**SELECTED EXTRACT**
>>>>

So what's your relationship status now?
I have a long-term partner — boyfriend. He's a cartoonist.

Before you were in a relationship, was there a type that you gravitated towards?
I like guys who are my height. It's hard for me to date really tall guys because it gives me a neck ache. I like to be on a more equal level with them physically. I also like people that are more slight; I don't like really muscular guys. I like it when I can feel like I'm on someone's same wavelength.

Enrica, 31

You're a comic-book writer?
A comic-book writer with a brand new series, Azteca. One of the characters in the story is a very powerful, evil woman. I'm interested in taking a bad woman but making her sympathetic and showing how she got there.

Do you draw upon your personal experiences for that?
Not at all.

What have your personal dating experiences been like?
I think when you're young and having fun and experimenting you become aware of — I don't want to say it's a double-standard, but if I were a guy messing around with a bunch of different people, it would be a completely different situation. I was a girl who got some attention and was enjoying it, but I learned really quickly how that was perceived, how that was going to be taken by the other people around me.

What's your relationship status?
Married. I was teaching English in Korea, and my husband's in the army and was stationed there. We met in a bar.

And before that?
I went to school out in California. Berkeley.

What did you think of the dating scene there?
That's a good question. I was always dating older guys, not college students. Ten years older, or a little more. I was always dating someone long distance, so it's hard to say much about the dating scene.

Was there a certain type that you were drawn to?
When you're in that kind of setting, you're kind of pitting your brain against other people all the time. It's a wonderful opportunity to get intellectual, get into debates, kind of slam your brain against someone else's. So any time you could get into a really good conversation, a really heated argument over dinner, that was foreplay.

Have you ever been propositioned because, you know, you're a woman in the comics industry?

<<<<

**EXERCISE REQUIREMENTS**
(A) Answer these questions from the interview excerpt:
(i) What does the boyfriend mentioned at the start do for a living?
(ii) What is the title of Enrica's new comic-book series?
(iii) Where did Enrica meet her husband?
(B) Reproduce the part of the interview excerpt starting with "Before you were" and going on through "someone's same wavelength.".

Point correspondence tracking data
>>>>

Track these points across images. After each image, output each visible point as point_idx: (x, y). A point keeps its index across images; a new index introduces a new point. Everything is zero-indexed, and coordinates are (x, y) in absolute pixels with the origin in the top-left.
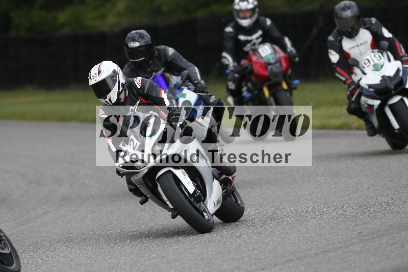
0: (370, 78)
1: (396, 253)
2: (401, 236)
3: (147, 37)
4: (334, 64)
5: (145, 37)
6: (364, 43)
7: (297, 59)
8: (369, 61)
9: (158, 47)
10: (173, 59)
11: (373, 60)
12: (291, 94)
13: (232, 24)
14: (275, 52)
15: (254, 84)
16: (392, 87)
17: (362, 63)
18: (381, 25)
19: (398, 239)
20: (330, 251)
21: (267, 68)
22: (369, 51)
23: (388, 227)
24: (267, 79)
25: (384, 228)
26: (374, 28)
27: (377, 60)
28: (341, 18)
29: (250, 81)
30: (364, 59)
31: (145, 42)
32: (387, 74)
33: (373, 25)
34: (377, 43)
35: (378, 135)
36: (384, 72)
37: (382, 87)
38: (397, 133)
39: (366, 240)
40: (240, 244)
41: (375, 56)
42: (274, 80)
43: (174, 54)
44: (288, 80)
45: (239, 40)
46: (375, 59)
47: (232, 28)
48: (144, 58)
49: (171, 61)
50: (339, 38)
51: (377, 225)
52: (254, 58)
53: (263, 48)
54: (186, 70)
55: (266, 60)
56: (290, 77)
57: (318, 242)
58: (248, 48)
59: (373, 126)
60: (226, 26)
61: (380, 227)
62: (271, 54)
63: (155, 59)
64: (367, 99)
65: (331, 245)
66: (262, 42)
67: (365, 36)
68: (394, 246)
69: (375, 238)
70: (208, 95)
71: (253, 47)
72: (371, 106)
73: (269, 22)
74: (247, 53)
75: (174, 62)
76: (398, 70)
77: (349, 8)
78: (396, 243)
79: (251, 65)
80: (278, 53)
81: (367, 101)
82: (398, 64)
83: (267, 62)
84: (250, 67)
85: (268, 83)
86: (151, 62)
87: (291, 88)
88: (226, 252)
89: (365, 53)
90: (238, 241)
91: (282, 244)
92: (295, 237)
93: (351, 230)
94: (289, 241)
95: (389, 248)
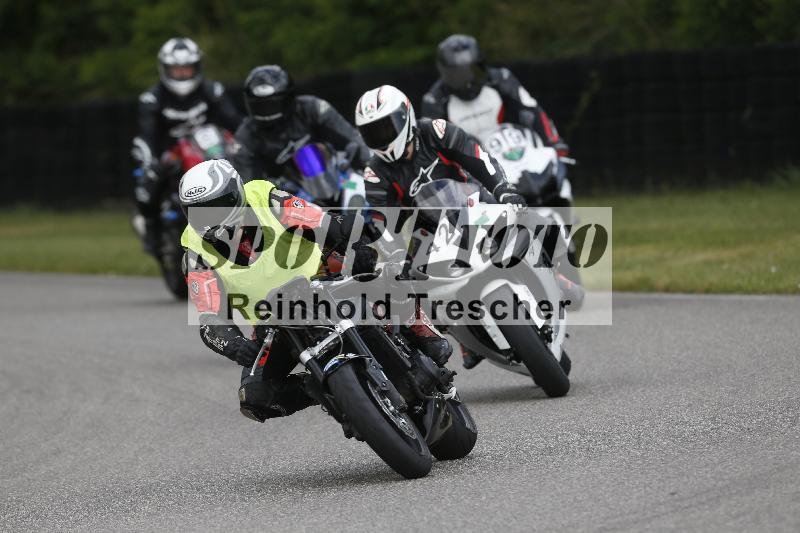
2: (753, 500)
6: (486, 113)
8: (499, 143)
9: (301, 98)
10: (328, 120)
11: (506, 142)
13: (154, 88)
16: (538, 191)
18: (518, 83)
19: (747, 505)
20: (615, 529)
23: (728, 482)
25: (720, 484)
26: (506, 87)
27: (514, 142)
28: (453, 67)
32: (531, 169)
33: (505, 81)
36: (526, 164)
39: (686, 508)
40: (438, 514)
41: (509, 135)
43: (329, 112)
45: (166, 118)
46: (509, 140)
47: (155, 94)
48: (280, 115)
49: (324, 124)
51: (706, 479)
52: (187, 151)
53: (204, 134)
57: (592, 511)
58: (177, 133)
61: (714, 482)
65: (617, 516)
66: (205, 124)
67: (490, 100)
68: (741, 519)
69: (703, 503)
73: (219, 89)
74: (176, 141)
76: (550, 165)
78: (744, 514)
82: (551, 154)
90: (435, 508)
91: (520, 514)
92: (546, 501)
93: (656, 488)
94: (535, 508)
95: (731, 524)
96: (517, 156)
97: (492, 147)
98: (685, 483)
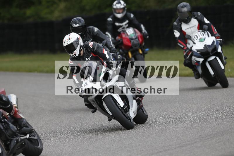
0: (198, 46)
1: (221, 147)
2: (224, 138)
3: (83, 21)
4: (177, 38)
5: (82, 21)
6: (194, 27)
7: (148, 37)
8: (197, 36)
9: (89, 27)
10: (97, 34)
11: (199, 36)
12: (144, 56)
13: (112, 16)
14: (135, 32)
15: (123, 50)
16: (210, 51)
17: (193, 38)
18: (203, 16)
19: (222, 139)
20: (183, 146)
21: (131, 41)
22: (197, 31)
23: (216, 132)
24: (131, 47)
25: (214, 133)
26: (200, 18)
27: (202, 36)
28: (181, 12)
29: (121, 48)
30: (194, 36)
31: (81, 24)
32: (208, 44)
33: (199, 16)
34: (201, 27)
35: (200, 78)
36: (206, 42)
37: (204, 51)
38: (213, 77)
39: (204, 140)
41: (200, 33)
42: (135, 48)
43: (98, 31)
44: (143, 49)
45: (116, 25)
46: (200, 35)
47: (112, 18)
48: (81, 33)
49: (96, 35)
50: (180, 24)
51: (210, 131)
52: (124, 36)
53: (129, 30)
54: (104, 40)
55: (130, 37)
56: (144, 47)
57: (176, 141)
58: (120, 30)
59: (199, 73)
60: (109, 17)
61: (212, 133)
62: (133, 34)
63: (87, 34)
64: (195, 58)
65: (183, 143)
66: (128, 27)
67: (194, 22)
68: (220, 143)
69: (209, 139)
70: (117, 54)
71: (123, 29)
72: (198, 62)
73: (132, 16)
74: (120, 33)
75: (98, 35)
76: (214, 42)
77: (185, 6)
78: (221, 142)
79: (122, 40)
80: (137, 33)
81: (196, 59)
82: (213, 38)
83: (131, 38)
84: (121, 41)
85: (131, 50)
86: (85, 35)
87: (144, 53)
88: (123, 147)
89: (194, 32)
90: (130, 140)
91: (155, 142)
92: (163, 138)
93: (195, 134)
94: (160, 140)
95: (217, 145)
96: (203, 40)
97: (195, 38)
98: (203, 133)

<<<<

**ANSWERS TO THE EXERCISE**
(A)
(i) He's a cartoonist.
(ii) Azteca.
(iii) In a bar, while she was teaching English in Korea and he was stationed there with the army.

(B)
Before you were in a relationship, was there a type that you gravitated towards?
I like guys who are my height. It's hard for me to date really tall guys because it gives me a neck ache. I like to be on a more equal level with them physically. I also like people that are more slight; I don't like really muscular guys. I like it when I can feel like I'm on someone's same wavelength.